- The problem -
In how many lines of the listing below does "startNodeL" appear? Give only the figure.

----------------------------------------

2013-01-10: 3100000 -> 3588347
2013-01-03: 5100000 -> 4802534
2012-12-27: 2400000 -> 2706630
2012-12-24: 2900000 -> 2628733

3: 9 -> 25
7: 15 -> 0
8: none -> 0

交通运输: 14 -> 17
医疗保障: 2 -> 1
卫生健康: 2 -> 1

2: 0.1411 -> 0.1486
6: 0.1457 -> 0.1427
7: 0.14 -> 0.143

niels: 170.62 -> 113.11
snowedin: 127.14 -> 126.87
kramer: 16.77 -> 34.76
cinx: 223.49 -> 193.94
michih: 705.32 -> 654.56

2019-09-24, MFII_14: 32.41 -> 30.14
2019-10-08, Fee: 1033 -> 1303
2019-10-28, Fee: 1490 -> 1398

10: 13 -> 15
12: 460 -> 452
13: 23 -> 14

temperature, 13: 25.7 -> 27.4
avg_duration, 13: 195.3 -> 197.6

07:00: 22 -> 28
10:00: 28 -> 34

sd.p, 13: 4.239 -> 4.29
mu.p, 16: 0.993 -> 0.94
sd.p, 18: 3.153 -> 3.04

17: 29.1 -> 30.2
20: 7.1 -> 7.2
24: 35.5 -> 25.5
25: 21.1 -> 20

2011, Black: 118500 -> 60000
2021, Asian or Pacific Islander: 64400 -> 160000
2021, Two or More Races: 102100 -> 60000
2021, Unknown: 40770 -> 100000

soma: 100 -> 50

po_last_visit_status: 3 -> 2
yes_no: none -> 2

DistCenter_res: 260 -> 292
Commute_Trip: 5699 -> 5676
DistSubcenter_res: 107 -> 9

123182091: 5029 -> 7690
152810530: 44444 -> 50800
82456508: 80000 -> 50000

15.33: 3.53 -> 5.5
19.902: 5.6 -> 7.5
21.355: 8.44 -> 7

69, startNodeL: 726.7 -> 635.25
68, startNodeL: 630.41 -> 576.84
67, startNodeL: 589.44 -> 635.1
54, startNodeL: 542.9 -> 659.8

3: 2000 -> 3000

----------------------------------------

- Answer section -
4